Se oggi non stiamo a piangere una nuova tragedia, è merito di una serie di circostanze: primo è l’halo, l’arco di acciaio che ha protetto la testa del pilota nell’impatto impedendogli di perdere conoscenza nell’urto e consentendogli di uscire. Altrimenti con le altissime fiamme che si erano generate, nessun pompiere darebbe riuscito ad estrarlo da lì in pochi secondi.
L’altro merito è dei soccorritori: L’altro merito è dei soccorritori: Alan Van Der Merwe, l’ex pilota che guidava la safety car medica che segue il gruppo nel primo giro e soprattutto il dottor Ian Roberts che sedeva sull’auto medica al suo fianco. I due sono entrati in azione dopo pochi istanti: tutti e due, e soprattutto Roberts, si sono gettati verso l’auto per aiutare il pilota lambendo le fiamme per allungare una mano a Grosjean e aiutarlo a scavalcare il guard rail in mezzo al fuoco. Protetti per fortuna dalle tute ignifughe.
E infine la scocca di Dallara: che ha salvato la vita al pilota in un impatto devastante.
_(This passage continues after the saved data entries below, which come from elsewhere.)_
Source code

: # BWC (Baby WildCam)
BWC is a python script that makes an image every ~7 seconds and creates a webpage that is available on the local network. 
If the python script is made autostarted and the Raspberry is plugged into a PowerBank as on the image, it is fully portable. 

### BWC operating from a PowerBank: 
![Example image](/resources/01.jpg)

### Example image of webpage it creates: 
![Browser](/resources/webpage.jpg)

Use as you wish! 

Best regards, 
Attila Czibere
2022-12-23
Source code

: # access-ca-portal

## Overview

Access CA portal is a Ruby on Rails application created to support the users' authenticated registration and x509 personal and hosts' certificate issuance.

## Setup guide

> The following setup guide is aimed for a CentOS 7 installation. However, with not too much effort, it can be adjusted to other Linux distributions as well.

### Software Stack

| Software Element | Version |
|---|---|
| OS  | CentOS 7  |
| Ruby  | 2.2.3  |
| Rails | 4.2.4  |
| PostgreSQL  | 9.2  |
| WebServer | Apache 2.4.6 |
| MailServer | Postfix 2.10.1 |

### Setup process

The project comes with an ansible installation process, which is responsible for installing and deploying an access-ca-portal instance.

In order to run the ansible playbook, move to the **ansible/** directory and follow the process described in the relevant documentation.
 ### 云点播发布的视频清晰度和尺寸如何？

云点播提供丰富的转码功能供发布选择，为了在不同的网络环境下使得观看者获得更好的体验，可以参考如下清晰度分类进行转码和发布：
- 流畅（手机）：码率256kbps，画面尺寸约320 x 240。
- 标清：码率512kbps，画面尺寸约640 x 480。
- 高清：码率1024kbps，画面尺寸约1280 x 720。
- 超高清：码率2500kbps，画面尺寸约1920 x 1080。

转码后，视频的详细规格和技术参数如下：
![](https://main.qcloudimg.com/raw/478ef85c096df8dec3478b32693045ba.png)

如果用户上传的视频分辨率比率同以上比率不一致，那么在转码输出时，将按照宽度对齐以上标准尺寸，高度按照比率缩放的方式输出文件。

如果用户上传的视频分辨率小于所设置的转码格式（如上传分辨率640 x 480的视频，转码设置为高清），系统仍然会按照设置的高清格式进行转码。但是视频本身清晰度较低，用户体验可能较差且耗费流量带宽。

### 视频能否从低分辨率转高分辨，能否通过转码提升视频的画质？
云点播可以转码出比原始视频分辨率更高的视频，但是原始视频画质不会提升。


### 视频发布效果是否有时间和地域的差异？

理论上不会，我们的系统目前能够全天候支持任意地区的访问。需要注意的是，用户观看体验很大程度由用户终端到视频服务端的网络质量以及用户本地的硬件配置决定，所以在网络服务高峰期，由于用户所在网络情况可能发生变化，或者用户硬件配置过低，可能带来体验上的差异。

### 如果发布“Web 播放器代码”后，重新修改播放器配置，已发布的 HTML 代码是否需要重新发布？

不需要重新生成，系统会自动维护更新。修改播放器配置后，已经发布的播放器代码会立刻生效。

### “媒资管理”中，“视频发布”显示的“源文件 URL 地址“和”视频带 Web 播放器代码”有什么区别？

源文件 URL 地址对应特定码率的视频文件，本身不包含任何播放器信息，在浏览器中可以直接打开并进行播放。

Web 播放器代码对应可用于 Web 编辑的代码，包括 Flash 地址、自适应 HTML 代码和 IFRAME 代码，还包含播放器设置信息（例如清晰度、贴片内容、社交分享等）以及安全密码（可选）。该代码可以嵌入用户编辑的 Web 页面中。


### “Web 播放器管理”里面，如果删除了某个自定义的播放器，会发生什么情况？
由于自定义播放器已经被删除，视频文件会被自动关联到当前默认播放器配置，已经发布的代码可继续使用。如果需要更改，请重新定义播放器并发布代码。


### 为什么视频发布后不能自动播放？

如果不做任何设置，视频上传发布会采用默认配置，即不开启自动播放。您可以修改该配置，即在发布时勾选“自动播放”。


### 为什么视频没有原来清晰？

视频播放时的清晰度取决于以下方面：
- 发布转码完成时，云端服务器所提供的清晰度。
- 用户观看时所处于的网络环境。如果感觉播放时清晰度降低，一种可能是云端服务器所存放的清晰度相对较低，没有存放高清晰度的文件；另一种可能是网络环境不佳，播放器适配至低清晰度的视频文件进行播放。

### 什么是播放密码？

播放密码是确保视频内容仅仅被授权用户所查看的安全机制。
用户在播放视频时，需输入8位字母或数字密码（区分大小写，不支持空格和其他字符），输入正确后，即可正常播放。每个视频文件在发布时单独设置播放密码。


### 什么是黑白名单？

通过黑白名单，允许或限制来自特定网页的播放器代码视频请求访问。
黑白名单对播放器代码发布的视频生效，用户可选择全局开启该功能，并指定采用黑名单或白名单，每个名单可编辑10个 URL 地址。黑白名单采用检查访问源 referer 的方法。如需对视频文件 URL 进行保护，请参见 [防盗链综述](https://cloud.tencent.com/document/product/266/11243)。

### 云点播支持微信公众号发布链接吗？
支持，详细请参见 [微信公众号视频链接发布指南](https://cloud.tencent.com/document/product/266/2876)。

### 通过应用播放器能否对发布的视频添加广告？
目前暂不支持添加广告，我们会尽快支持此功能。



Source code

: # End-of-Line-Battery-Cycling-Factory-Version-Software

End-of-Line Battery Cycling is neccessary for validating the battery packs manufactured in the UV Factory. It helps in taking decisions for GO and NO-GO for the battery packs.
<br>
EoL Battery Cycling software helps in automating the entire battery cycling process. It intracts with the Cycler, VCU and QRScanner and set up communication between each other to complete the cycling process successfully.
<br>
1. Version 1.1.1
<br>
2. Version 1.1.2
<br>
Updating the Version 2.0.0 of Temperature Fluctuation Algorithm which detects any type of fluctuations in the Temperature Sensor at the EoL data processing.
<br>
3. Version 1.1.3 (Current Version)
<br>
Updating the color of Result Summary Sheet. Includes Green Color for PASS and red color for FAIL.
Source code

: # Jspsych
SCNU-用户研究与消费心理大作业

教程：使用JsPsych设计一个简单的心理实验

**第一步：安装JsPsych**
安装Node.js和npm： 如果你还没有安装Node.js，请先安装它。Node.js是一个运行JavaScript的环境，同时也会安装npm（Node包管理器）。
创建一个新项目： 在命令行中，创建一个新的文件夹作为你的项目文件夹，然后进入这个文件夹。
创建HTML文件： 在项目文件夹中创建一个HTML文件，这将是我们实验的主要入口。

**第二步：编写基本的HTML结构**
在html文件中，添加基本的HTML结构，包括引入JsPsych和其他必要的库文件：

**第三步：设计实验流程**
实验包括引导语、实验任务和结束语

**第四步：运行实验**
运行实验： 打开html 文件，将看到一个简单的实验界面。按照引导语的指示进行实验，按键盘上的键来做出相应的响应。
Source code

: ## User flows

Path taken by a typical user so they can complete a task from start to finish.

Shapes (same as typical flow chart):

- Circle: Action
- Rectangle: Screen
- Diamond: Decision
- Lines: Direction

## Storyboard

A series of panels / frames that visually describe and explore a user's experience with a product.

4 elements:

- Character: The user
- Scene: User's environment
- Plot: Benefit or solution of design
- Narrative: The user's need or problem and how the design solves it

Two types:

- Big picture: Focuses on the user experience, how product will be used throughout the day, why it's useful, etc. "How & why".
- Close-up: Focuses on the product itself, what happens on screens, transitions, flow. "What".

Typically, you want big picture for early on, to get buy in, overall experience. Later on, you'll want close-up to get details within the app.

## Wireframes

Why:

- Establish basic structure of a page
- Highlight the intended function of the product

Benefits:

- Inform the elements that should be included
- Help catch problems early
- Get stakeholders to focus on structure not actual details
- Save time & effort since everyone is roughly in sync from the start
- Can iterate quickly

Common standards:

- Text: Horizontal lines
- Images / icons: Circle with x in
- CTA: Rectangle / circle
Si è spezzata l’auto ma la cellula di sicurezza è rimasta intatta e ha permesso al pilota di uscire da quell’inferno con le proprie gambe.
All’inferno e ritorno. Oggi possiamo dirlo con un sospiro di sollievo. E se non stiamo qui a piangere un’altra vittima del fuoco in F1 è merito di chi ha sempre lavorato per la sicurezza anche a dispetto di quegli appassionati nostalgici che mal giudicavano certi eccessi protettivi sulle monoposto che sembravano svilire il ruolo eroico del pilota. Invece avevano ragione loro.